Cry of the Kalahari
Page 28
Late that afternoon we sat on the riverbed near camp, watching the orange sun turn silvery grass-heads into a sea of fire before it slipped below West Dune. Soon after, the valley echoed with the mournful cries of Captain, Sundance, Skinny Tail, Gimpy, and other jackals, their calls a lullaby to the lonely beauty of the Kalahari going quietly to sleep around us. The color drained from the sky, and the silhouette of West Dune quickly faded in the dusk. The click-click-click—like marbles striking together—of barking gekkos and the plaintive scoldings of plovers announced the coming of night. Finally, as the rush of cool air drained off the dunes, we headed back to camp.
Mox had built a fire and laid out antelope steaks for us before going to his camp. “Go siami, Ra,” he called softly, meaning that he was finished for the day and was wishing us goodnight. The soft scuffle of his boots on the clay path to his camp sounded friendly, comfortable, at home. I was glad he was with us.
We weren’t ready to eat, and for a long while just sat silently staring into the leaping fire. When the flames had died down a bit we could see beyond, and lying on the chips next to the woodpile a few feet away, were Muffin and Moffet. Sometime earlier they had joined us, and now they watched and listened as we quietly talked. We had to remind ourselves that they were wild lions. What we felt at such times could not be expressed with any one of the usual emotional terms. It was an amalgam, really, of several emotions: excitement, gratitude, warmth, companionship.
Later they stood up and stretched, and then walked to one of the same trees that Bones had so often scent-marked. No more than ten feet from us, they turned, raised their tails, and jetted scent into its branches. Carrying flashlights, we followed them as they ambled into the kitchen. They seemed as big as horses, standing in the three-sided reed boma. Muff cocked his head and put his muzzle on the table, and I could have put my hand on his head as his fleshy tongue lapped up the meat Mox had put out for supper.
Meanwhile, Moff was smelling the shelves. When he reached the twenty-five-pound bag of flour, hanging high on a post, he clamped his jaws on it and pulled. The sack ripped open and white flour showered his muzzle and mane. He stepped back, sneezing and shaking and flinging the flour all over the kitchen. Then he grabbed the bag and strutted from camp, leaving a long white trail behind him. Muffin followed him, and after they had pulled the sack to pieces, they lay quietly next to the kitchen, like big mounds of sand in the moonlight. Miming their soft coos, we walked quietly to within six feet of them and sat there, listening to the squeaks and rumbles of their stomachs. Half an hour later they stood up, roared, and then walked north up the valley.

WHAT YOU WILL DO: In the Kalahari passage, what did Moff pull down from a post in the kitchen?

DATA SECTION:
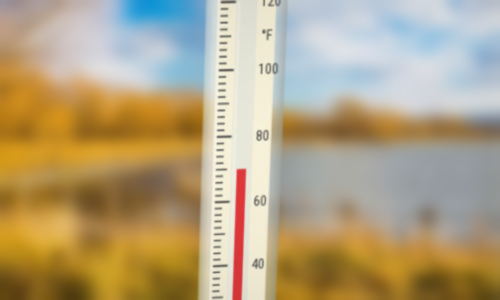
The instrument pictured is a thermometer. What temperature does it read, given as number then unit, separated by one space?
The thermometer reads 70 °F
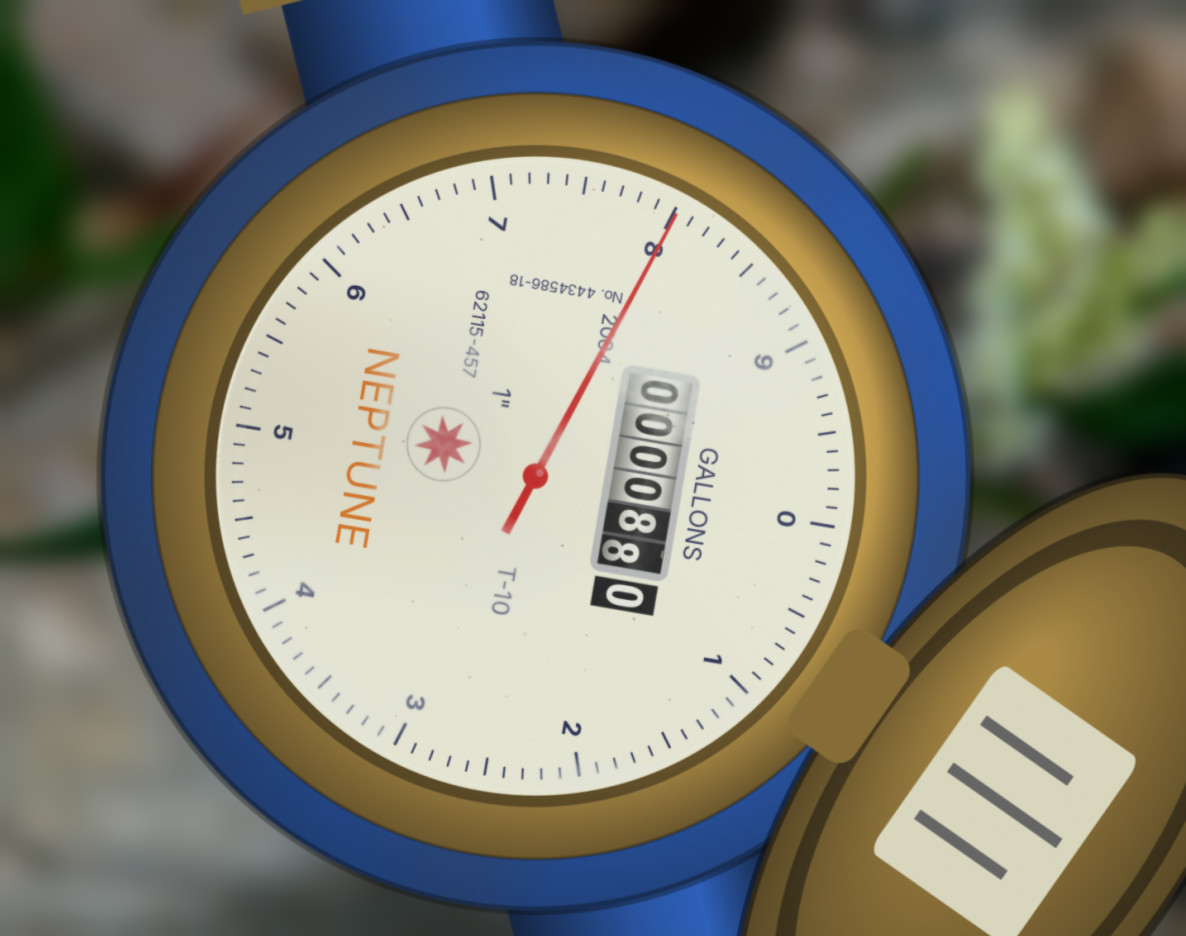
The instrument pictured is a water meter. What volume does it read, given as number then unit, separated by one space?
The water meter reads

TASK SOLUTION: A twenty-five-pound bag of flour.